I'm not denying that people can and do believe stupid things and disbelieve well-established things. I may just reverse the lists of these things from what mtraven's would be. But what I do say is this: It only hurts the global warming-ists' cause to be going around saying, "There is no debate" when obviously there _is_ a debate. I mean, Allegre obviously didn't get the memo that "there is no debate."

http://www.canada.com/nationalpost/news/story.html?id=2f4cc62e-5b0d-4b59-8705-fc28f14da388

So why not just let the debate take place and make your arguments, instead of rushing around frantically trying to tell other people to shut up? It looks like the emperor has no clothes and is trying to force everyone to say that he does.

 
At March 15, 2007 , Blogger Wesley J. Smith said...

Right you are, Lydia. Telling heterodox scientists to shut up, and stifling them, isn't science.

 
At March 15, 2007 , Blogger mtraven said...

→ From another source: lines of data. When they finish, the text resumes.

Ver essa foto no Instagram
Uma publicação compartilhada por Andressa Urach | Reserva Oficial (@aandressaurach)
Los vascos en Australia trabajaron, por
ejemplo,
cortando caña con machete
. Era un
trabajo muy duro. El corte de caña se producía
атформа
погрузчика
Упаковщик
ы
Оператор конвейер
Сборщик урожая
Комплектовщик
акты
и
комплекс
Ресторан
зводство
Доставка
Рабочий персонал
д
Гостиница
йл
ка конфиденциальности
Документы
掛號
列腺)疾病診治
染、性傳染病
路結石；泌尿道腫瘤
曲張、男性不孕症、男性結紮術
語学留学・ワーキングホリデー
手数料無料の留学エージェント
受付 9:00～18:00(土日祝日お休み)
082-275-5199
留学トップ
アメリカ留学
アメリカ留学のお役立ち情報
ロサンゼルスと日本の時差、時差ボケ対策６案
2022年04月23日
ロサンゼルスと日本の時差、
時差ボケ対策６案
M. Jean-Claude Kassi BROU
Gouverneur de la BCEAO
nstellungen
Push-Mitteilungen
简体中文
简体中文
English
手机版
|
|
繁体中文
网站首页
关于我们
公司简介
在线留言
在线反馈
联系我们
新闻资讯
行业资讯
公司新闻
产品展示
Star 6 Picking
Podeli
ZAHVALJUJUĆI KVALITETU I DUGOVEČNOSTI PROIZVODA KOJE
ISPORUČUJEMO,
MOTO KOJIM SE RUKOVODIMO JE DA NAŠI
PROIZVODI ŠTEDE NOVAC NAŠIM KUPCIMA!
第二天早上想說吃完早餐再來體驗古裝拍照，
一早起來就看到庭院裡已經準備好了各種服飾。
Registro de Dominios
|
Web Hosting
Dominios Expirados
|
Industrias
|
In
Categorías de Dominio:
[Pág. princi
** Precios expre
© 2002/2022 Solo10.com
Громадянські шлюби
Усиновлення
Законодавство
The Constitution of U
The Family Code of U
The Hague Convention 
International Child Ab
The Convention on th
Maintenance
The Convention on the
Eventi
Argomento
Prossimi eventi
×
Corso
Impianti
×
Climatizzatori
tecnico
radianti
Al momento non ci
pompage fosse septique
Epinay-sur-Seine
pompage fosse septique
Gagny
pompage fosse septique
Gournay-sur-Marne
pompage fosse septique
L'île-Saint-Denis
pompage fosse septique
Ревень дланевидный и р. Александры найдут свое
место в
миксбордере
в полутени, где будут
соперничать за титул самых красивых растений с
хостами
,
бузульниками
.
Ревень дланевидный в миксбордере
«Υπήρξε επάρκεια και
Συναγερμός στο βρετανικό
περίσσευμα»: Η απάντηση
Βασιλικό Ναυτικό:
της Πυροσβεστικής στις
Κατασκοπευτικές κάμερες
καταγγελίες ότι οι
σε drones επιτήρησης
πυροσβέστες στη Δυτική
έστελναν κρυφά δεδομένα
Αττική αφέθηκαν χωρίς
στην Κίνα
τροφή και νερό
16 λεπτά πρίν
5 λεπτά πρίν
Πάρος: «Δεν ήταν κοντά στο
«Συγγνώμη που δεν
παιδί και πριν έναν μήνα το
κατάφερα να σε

Kass for me will always be known as the man who disapproves of ice-cream cones as "animalistic". Not to mention his bold stand against the dissection of medical cadavers, and life-extension. I don't care about his "accomplishments", he's published an incredible body of nonsense and exerts a pernicious influence on society. And a philosopher who justifies his arguments based on vague notions of "disgust" is a hack, sorry.

There's plenty more on Kass at the linked site.

Re stifling scientists, were you as vocal in the defense of scientific freedom when the Bush administration was trying to suppress NASA scientist James Hansen?